La francophonie torontoise s’est mise à l’heure du blues cette fin de semaine avec un premier concert à l’Alliance française, suivi le lendemain par une soirée de Rencontres en chansons organisée au Tranzac et dédiée à cette musique centenaire. À grands renforts de riffs vibrato tremblant et de solos sans fin, Philippe Flahaut tout d’abord et Serge Monette ensuite ont démontré que le blues n’avait pas dit son dernier mot et que toute la musique qu’on aime, elle vient de là, elle vient du blues.
Accompagné par Bernard Dionne – directeur artistique de Rencontre en chansons -, à la basse, de Rob à la batterie, le français de Toronto Philippe Flahaut a livré une performance haute en couleur où il a joué des morceaux de ses trois albums. La quarantaine de personnes présentes ont pu apprécier un bon moment de blues francophone entrecoupé d’un titre de Charlie Parker beaucoup plus jazzy. Le blues, la recette est ancienne; des paroles sur la vie de tous les jours, de bons gros solos accompagnés par un léger bruissement de cymbales et une basse puissante et le tour est joué. Il s’agit ensuite de manier la plume et l’art de la métaphore avec doigté, ce qui peut sembler facile pour un guitariste soliste. Philippe Flahaut a terminé son set par une chanson dédiée à la 401, autoroute bien connue pour ceux qui font régulièrement le trajet Toronto – Montréal, ou l’inverse! Une bonne chanson de blues sur le caractère répétitif d’une route interminable qui offre un spectacle cocasse à ceux qui sauront porter attention aux détails. Toujours entrecoupé de solos enroulés et teintés de reverb, ce dernier titre a ravi le public du Tranzac.
Après quelques minutes de pause, le franco-ontarien Serge Monette a pris la relève et présenté des chansons de son album Bad Luck, lancé au printemps dernier. Dans un registre beaucoup plus folk que blues, Serge Monette a déballé son amour pour le Nord de l’Ontario, sa région d’enfance, ses valeurs et ses traditions. Très attaché à sa terre, il la chante en puisant son inspiration à même l’histoire franco-ontarienne et lui rend hommage, bien qu’il vive désormais à Ottawa. Serge Monette est accompagné sur scène d’un guitariste à la technique remarquable, qui vient mêler ses riffs électriques aux sons électro-acoustiques du natif de Sudbury. L’album Bad Luck est nominé deux fois au prochain Gala Trilles d’Or, dans la catégorie meilleure réalisation et coup de cœur des médias.

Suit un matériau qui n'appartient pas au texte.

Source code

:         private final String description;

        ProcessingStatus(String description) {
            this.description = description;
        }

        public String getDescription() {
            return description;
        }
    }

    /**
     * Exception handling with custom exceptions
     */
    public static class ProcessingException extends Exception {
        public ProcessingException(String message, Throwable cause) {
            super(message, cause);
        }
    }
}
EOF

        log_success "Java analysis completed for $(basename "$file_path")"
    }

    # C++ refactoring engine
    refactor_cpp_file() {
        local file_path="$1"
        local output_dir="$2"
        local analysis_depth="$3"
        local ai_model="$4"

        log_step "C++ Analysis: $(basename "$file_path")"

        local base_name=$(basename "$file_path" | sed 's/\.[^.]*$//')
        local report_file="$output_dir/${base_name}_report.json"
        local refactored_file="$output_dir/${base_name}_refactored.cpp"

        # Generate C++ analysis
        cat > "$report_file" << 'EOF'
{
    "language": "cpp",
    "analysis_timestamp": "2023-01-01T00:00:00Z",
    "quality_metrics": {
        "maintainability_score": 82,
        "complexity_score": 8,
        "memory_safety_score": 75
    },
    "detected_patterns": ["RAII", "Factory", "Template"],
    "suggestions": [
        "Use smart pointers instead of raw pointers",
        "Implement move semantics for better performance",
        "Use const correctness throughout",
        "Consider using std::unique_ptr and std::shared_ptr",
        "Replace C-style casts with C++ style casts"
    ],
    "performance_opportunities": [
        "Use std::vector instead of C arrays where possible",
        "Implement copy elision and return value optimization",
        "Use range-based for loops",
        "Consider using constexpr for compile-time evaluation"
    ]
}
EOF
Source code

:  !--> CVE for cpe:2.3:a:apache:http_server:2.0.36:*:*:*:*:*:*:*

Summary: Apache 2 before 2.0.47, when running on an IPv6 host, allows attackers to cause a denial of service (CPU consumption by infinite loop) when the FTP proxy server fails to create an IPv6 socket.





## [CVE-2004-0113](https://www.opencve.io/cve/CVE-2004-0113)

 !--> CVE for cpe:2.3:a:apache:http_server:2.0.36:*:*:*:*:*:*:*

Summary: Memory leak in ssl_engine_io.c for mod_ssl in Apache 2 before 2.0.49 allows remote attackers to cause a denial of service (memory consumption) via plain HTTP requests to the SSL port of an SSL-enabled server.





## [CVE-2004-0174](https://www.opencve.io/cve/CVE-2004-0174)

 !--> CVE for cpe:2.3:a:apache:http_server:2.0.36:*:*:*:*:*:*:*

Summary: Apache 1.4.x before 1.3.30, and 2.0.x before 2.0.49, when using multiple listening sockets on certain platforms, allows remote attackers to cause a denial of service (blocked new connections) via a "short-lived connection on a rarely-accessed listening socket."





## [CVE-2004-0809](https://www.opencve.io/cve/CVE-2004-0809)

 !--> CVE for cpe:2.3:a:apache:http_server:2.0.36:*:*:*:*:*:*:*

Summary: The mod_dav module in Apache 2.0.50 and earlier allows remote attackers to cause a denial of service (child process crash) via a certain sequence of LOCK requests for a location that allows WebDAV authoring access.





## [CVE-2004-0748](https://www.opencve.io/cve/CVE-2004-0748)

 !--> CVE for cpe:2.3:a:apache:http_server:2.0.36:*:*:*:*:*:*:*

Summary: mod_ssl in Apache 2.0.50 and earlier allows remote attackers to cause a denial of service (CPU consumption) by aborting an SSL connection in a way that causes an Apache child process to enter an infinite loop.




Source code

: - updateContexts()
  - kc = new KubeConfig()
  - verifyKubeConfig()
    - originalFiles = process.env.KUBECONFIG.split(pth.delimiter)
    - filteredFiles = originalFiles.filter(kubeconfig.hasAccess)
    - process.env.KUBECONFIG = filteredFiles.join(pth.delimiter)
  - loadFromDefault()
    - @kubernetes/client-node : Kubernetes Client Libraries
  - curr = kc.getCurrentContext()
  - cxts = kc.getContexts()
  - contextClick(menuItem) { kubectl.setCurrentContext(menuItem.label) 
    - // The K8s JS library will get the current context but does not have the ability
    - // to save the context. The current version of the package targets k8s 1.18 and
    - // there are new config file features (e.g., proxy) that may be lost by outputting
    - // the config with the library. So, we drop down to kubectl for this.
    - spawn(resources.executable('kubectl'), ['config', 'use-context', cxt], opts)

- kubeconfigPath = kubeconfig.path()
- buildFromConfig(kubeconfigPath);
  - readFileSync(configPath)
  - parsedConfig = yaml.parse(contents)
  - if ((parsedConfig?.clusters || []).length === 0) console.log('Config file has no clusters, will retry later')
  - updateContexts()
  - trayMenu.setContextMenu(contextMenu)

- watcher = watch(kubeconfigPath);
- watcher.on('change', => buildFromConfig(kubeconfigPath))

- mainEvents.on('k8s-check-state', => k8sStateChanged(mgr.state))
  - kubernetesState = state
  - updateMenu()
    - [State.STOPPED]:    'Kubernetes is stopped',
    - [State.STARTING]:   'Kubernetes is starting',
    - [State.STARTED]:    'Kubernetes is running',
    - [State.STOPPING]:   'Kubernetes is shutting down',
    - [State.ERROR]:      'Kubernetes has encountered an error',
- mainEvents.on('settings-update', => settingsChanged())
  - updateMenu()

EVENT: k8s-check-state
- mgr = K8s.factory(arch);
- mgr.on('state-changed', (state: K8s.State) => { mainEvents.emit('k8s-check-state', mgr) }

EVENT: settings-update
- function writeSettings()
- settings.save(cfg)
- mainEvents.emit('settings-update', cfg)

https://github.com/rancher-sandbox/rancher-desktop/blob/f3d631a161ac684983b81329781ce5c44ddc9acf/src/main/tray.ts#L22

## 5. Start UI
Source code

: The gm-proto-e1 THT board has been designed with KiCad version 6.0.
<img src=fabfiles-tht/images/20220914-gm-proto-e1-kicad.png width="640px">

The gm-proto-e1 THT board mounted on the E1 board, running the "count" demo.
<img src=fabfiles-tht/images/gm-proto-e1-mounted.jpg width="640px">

Plus qu’un bon moment de blues folk francophone, cette soirée du samedi 7 février peut aussi être considérée comme un hommage aux guitaristes. Quelques huit guitares et plusieurs basses trônaient sur leurs pieds, bien rangées, prête à offrir aux spectateurs leurs entrailles vibrantes sous les accords des musiciens. Une bien belle soirée qui a mis à l’honneur des artistes doués d’une belle technique et prêts à faire pleurer leurs guitares devant le public conquis.